Indian Express, 30 September 2005
With GDP growth of 8.9 percent in the first quarter of 2006-07 the Indian economy continued to do well. While manufacturing and services continued their momentum of growth, the high growth in agriculture at 3.4 percent helped to attain the nearly 9 percent growth. As the world looks towards India as one of the fastest growing economies in the world, the fate of India is important not only for the domestic economy or foreigners investing in India but also for the world economy.
The first question that most people ask is whether the Indian economy will be able to sustain growth. The successful growth witnessed in the Indian economy in recent years has been a combination of a higher trend and the high of a business cycle. In the last few years the Indian economy has witnessed an increase in the trend growth rate to about 6.25 percent. This trend has had a cycle around it so that the growth rate moves in a band of around +2 and -2 percent around this trend. In other words, the growth rate has ranged from 4.5 to 8.5 percent. The GDP growth rate witnessed this quarter is an improvement on this.

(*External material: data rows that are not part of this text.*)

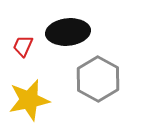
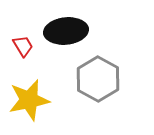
black ellipse: moved 2 px left, 1 px up
red trapezoid: rotated 125 degrees clockwise
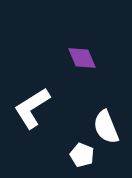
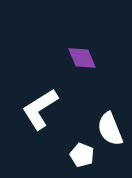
white L-shape: moved 8 px right, 1 px down
white semicircle: moved 4 px right, 2 px down
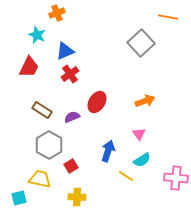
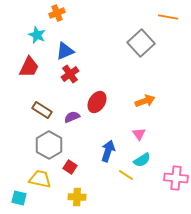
red square: moved 1 px left, 1 px down; rotated 24 degrees counterclockwise
yellow line: moved 1 px up
cyan square: rotated 28 degrees clockwise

When the economy is at the high of a business cycle, it is natural to be concerned about a downturn. But while the cycle can turn down due to a number of factors both domestic and international, there is reason to be optimistic about the higher trend growth path of the economy. This growth path is a consequence not of the government setting a target and investing and producing more. Not at all. It is the consequence of the taking away the restrictions that the Indian government had put on private enterprise for nearly thirty years, from the sixties to the early nineties. The government by putting various restrictions, licences and controls, had constrained individual initiative and prevented higher growth. Now, when instead of restricting growth, it is trying to give a supporting environment, with better infrastructure and facilities to private initiative, then where ever possible, every individual who tries to do better for himself does better for the country.

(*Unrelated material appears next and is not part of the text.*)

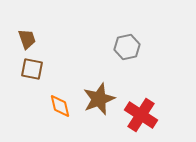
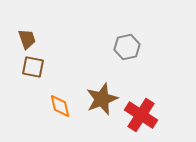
brown square: moved 1 px right, 2 px up
brown star: moved 3 px right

Indeed, this is India's main strength in contrast to China, where there is an attemp to develop private enterprise. The job of the Indian government is different and easier. It primarily had to take the restrictions away and set up a facilitating environment for markets to function.

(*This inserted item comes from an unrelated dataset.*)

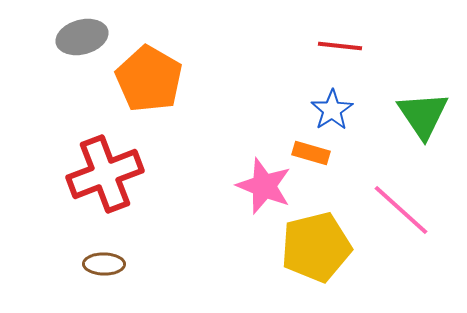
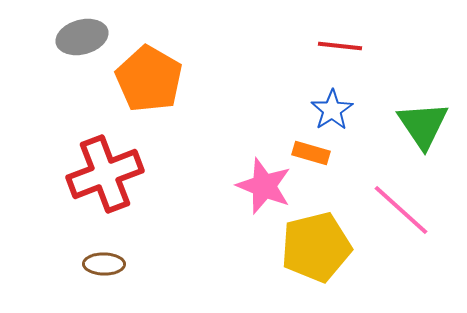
green triangle: moved 10 px down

This is not to say the we can take it for granted that the growth will continue. There will be a need to focus on two things. One is to remove the remaining restrictions on movement of goods and factors of production -- labour, capital and land so that they can move freely across uses and be available for being used in the most efficient and productive way. This will mean changes in land use policies, exit policies, labour laws and financial sector development. The second will be improvements in infrastructure. While the first is easy to do by the stroke of a pen, it needs political consensus, which may take a little time. The improvement in infrastructure will take time and resources. But as and when these get done, and undoubtedly sooner or later they will, the world can bet on India for even faster growth than what we have seen this quarter.